> [JOB]
Keep the text of the data exactly as it is and omit each picture from the copy.

> [DATA PROVIDED]
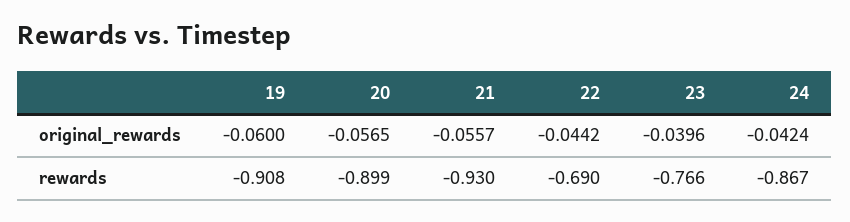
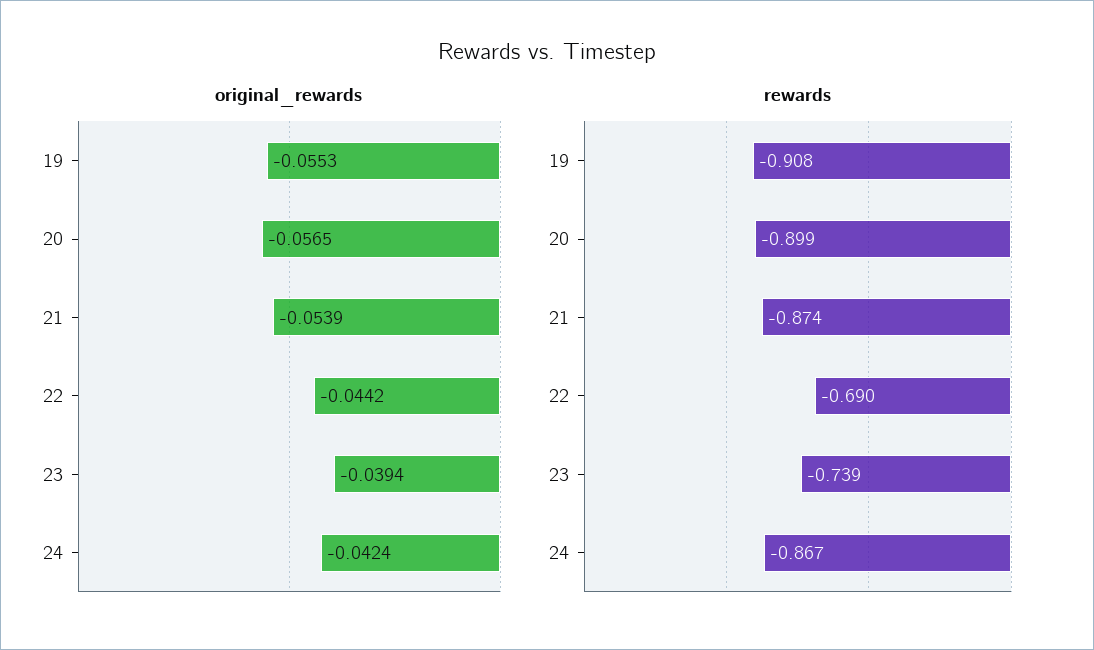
  {
    "original_rewards": {
-     "19": -0.06,
+     "19": -0.0553,
      "20": -0.0565,
-     "21": -0.0557,
+     "21": -0.0539,
      "22": -0.0442,
-     "23": -0.0396,
+     "23": -0.0394,
      "24": -0.0424
    },
    "rewards": {
      "19": -0.908,
      "20": -0.899,
-     "21": -0.93,
+     "21": -0.874,
      "22": -0.69,
-     "23": -0.766,
+     "23": -0.739,
      "24": -0.867
    }
  }

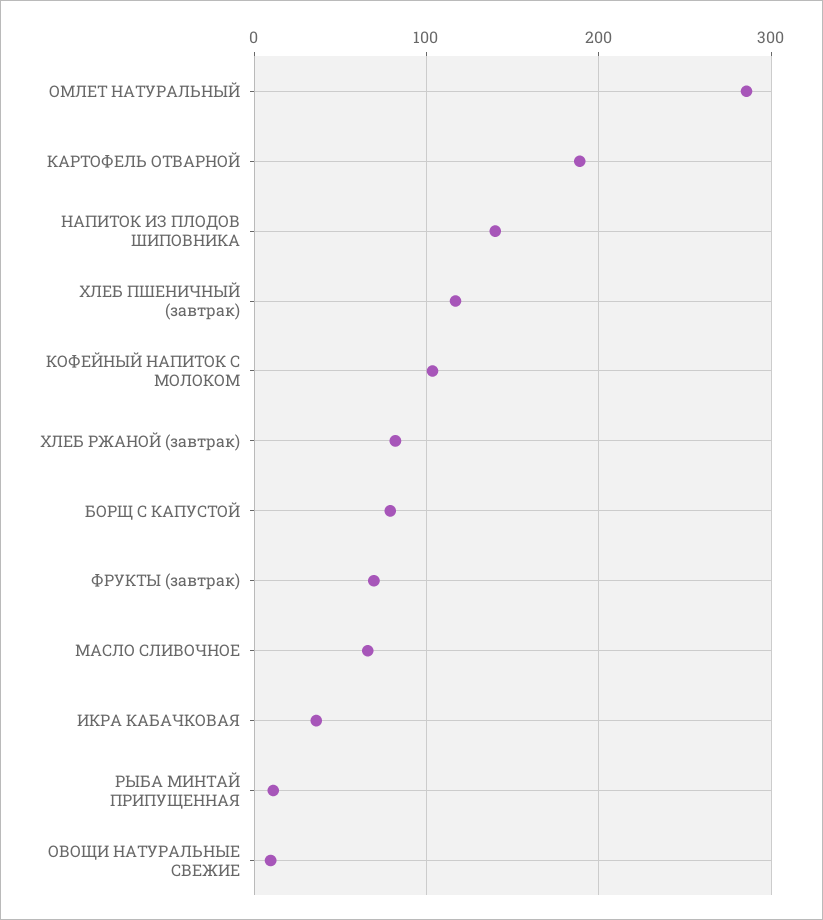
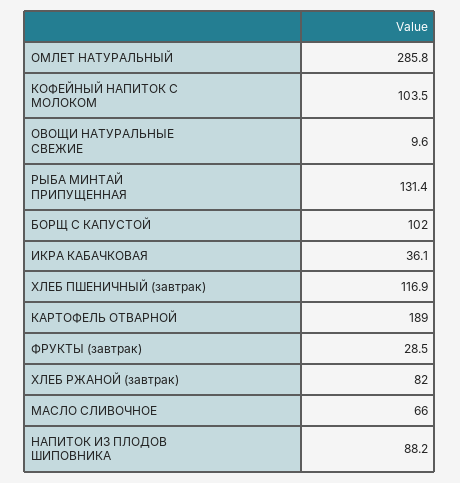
  {
    "ОМЛЕТ НАТУРАЛЬНЫЙ": 285.8,
    "КАРТОФЕЛЬ ОТВАРНОЙ": 189,
-   "НАПИТОК ИЗ ПЛОДОВ ШИПОВНИКА": 140,
+   "НАПИТОК ИЗ ПЛОДОВ ШИПОВНИКА": 88.2,
    "ХЛЕБ ПШЕНИЧНЫЙ (завтрак)": 116.9,
    "КОФЕЙНЫЙ НАПИТОК С МОЛОКОМ": 103.5,
    "ХЛЕБ РЖАНОЙ (завтрак)": 82,
-   "БОРЩ С КАПУСТОЙ": 80,
+   "БОРЩ С КАПУСТОЙ": 102,
-   "ФРУКТЫ (завтрак)": 70,
+   "ФРУКТЫ (завтрак)": 28.5,
    "МАСЛО СЛИВОЧНОЕ": 66,
    "ИКРА КАБАЧКОВАЯ": 36.1,
-   "РЫБА МИНТАЙ ПРИПУЩЕННАЯ": 10,
+   "РЫБА МИНТАЙ ПРИПУЩЕННАЯ": 131.4,
    "ОВОЩИ НАТУРАЛЬНЫЕ СВЕЖИЕ": 9.6
  }

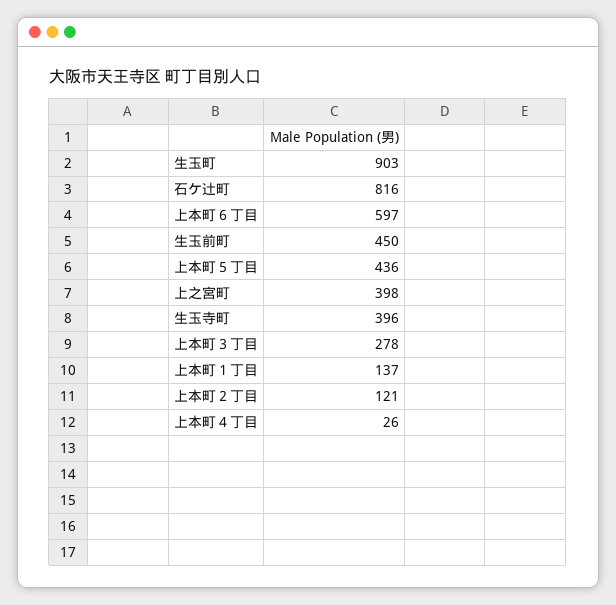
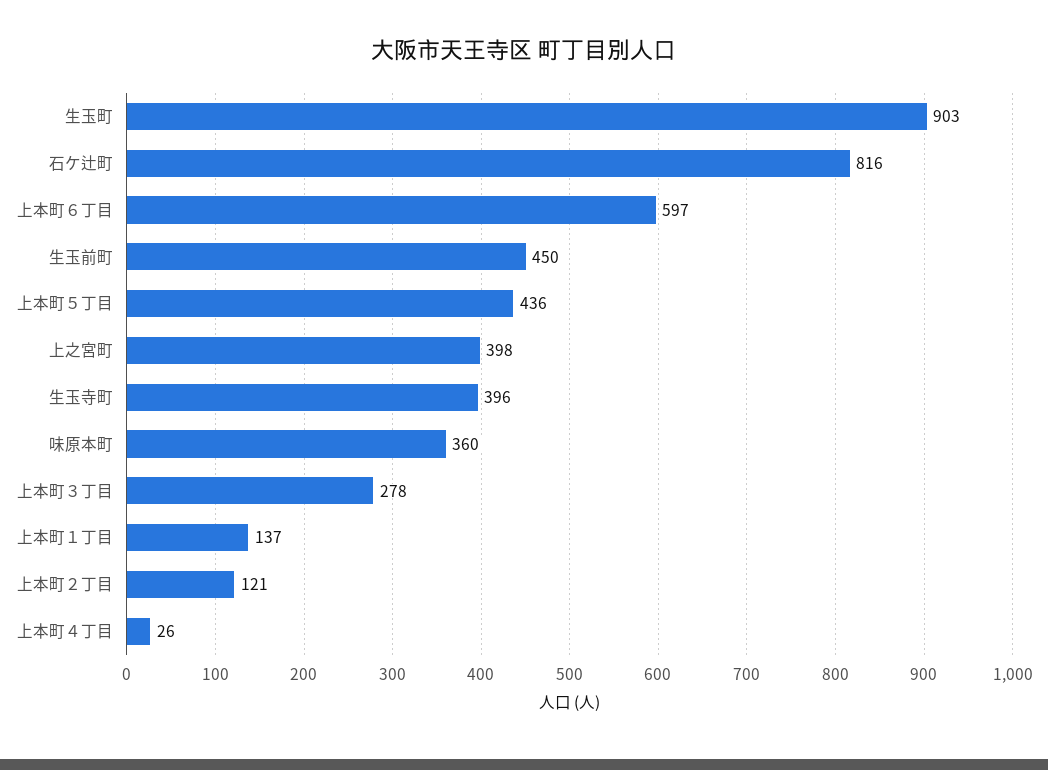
  {
    "生玉町": 903,
    "石ケ辻町": 816,
    "上本町６丁目": 597,
    "生玉前町": 450,
    "上本町５丁目": 436,
    "上之宮町": 398,
    "生玉寺町": 396,
    "上本町３丁目": 278,
    "上本町１丁目": 137,
    "上本町２丁目": 121,
-   "上本町４丁目": 26
+   "上本町４丁目": 26,
+   "味原本町": 360
  }

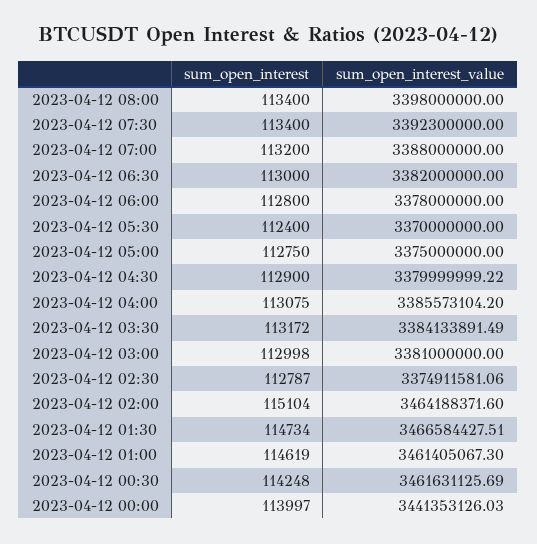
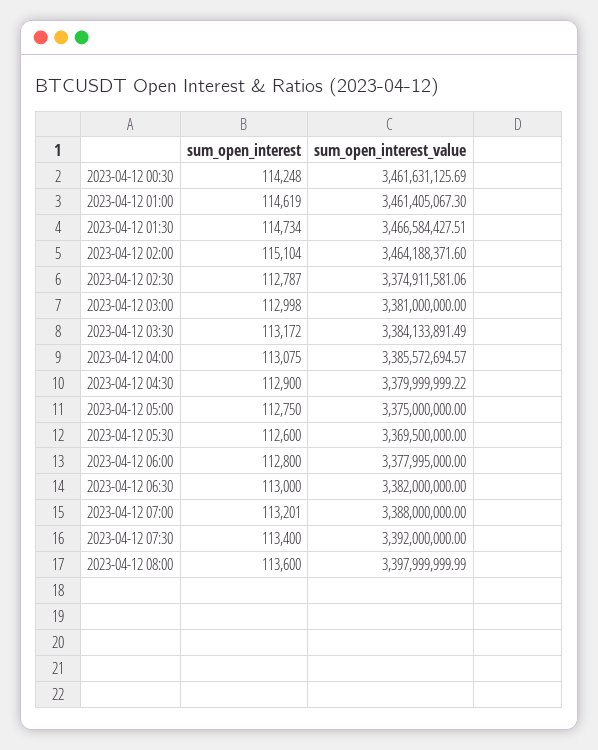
  {
    "sum_open_interest": {
-     "2023-04-12 08:00": 113400,
+     "2023-04-12 08:00": 113600,
      "2023-04-12 07:30": 113400,
-     "2023-04-12 07:00": 113200,
+     "2023-04-12 07:00": 113201,
      "2023-04-12 06:30": 113000,
      "2023-04-12 06:00": 112800,
-     "2023-04-12 05:30": 112400,
+     "2023-04-12 05:30": 112600,
      "2023-04-12 05:00": 112750,
      "2023-04-12 04:30": 112900,
      "2023-04-12 04:00": 113075,
      "2023-04-12 03:30": 113172,
      "2023-04-12 03:00": 112998,
      "2023-04-12 02:30": 112787,
      "2023-04-12 02:00": 115104,
      "2023-04-12 01:30": 114734,
      "2023-04-12 01:00": 114619,
-     "2023-04-12 00:30": 114248,
+     "2023-04-12 00:30": 114248
-     "2023-04-12 00:00": 113997
    },
    "sum_open_interest_value": {
-     "2023-04-12 08:00": 3398000000,
+     "2023-04-12 08:00": 3397999999.99,
-     "2023-04-12 07:30": 3392300000,
+     "2023-04-12 07:30": 3392000000,
      "2023-04-12 07:00": 3388000000,
      "2023-04-12 06:30": 3382000000,
-     "2023-04-12 06:00": 3378000000,
+     "2023-04-12 06:00": 3377995000,
-     "2023-04-12 05:30": 3370000000,
+     "2023-04-12 05:30": 3369500000,
      "2023-04-12 05:00": 3375000000,
      "2023-04-12 04:30": 3379999999.22,
-     "2023-04-12 04:00": 3385573104.2,
+     "2023-04-12 04:00": 3385572694.57,
      "2023-04-12 03:30": 3384133891.49,
      "2023-04-12 03:00": 3381000000,
      "2023-04-12 02:30": 3374911581.06,
      "2023-04-12 02:00": 3464188371.6,
      "2023-04-12 01:30": 3466584427.51,
      "2023-04-12 01:00": 3461405067.3,
-     "2023-04-12 00:30": 3461631125.69,
+     "2023-04-12 00:30": 3461631125.69
-     "2023-04-12 00:00": 3441353126.03
    }
  }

> [RESULT]
  {
    "original_rewards": {
-     "19": -0.06,
+     "19": -0.0553,
      "20": -0.0565,
-     "21": -0.0557,
+     "21": -0.0539,
      "22": -0.0442,
-     "23": -0.0396,
+     "23": -0.0394,
      "24": -0.0424
    },
    "rewards": {
      "19": -0.908,
      "20": -0.899,
-     "21": -0.93,
+     "21": -0.874,
      "22": -0.69,
-     "23": -0.766,
+     "23": -0.739,
      "24": -0.867
    }
  }

  {
    "ОМЛЕТ НАТУРАЛЬНЫЙ": 285.8,
    "КАРТОФЕЛЬ ОТВАРНОЙ": 189,
-   "НАПИТОК ИЗ ПЛОДОВ ШИПОВНИКА": 140,
+   "НАПИТОК ИЗ ПЛОДОВ ШИПОВНИКА": 88.2,
    "ХЛЕБ ПШЕНИЧНЫЙ (завтрак)": 116.9,
    "КОФЕЙНЫЙ НАПИТОК С МОЛОКОМ": 103.5,
    "ХЛЕБ РЖАНОЙ (завтрак)": 82,
-   "БОРЩ С КАПУСТОЙ": 80,
+   "БОРЩ С КАПУСТОЙ": 102,
-   "ФРУКТЫ (завтрак)": 70,
+   "ФРУКТЫ (завтрак)": 28.5,
    "МАСЛО СЛИВОЧНОЕ": 66,
    "ИКРА КАБАЧКОВАЯ": 36.1,
-   "РЫБА МИНТАЙ ПРИПУЩЕННАЯ": 10,
+   "РЫБА МИНТАЙ ПРИПУЩЕННАЯ": 131.4,
    "ОВОЩИ НАТУРАЛЬНЫЕ СВЕЖИЕ": 9.6
  }

  {
    "生玉町": 903,
    "石ケ辻町": 816,
    "上本町６丁目": 597,
    "生玉前町": 450,
    "上本町５丁目": 436,
    "上之宮町": 398,
    "生玉寺町": 396,
    "上本町３丁目": 278,
    "上本町１丁目": 137,
    "上本町２丁目": 121,
-   "上本町４丁目": 26
+   "上本町４丁目": 26,
+   "味原本町": 360
  }

  {
    "sum_open_interest": {
-     "2023-04-12 08:00": 113400,
+     "2023-04-12 08:00": 113600,
      "2023-04-12 07:30": 113400,
-     "2023-04-12 07:00": 113200,
+     "2023-04-12 07:00": 113201,
      "2023-04-12 06:30": 113000,
      "2023-04-12 06:00": 112800,
-     "2023-04-12 05:30": 112400,
+     "2023-04-12 05:30": 112600,
      "2023-04-12 05:00": 112750,
      "2023-04-12 04:30": 112900,
      "2023-04-12 04:00": 113075,
      "2023-04-12 03:30": 113172,
      "2023-04-12 03:00": 112998,
      "2023-04-12 02:30": 112787,
      "2023-04-12 02:00": 115104,
      "2023-04-12 01:30": 114734,
      "2023-04-12 01:00": 114619,
-     "2023-04-12 00:30": 114248,
+     "2023-04-12 00:30": 114248
-     "2023-04-12 00:00": 113997
    },
    "sum_open_interest_value": {
-     "2023-04-12 08:00": 3398000000,
+     "2023-04-12 08:00": 3397999999.99,
-     "2023-04-12 07:30": 3392300000,
+     "2023-04-12 07:30": 3392000000,
      "2023-04-12 07:00": 3388000000,
      "2023-04-12 06:30": 3382000000,
-     "2023-04-12 06:00": 3378000000,
+     "2023-04-12 06:00": 3377995000,
-     "2023-04-12 05:30": 3370000000,
+     "2023-04-12 05:30": 3369500000,
      "2023-04-12 05:00": 3375000000,
      "2023-04-12 04:30": 3379999999.22,
-     "2023-04-12 04:00": 3385573104.2,
+     "2023-04-12 04:00": 3385572694.57,
      "2023-04-12 03:30": 3384133891.49,
      "2023-04-12 03:00": 3381000000,
      "2023-04-12 02:30": 3374911581.06,
      "2023-04-12 02:00": 3464188371.6,
      "2023-04-12 01:30": 3466584427.51,
      "2023-04-12 01:00": 3461405067.3,
-     "2023-04-12 00:30": 3461631125.69,
+     "2023-04-12 00:30": 3461631125.69
-     "2023-04-12 00:00": 3441353126.03
    }
  }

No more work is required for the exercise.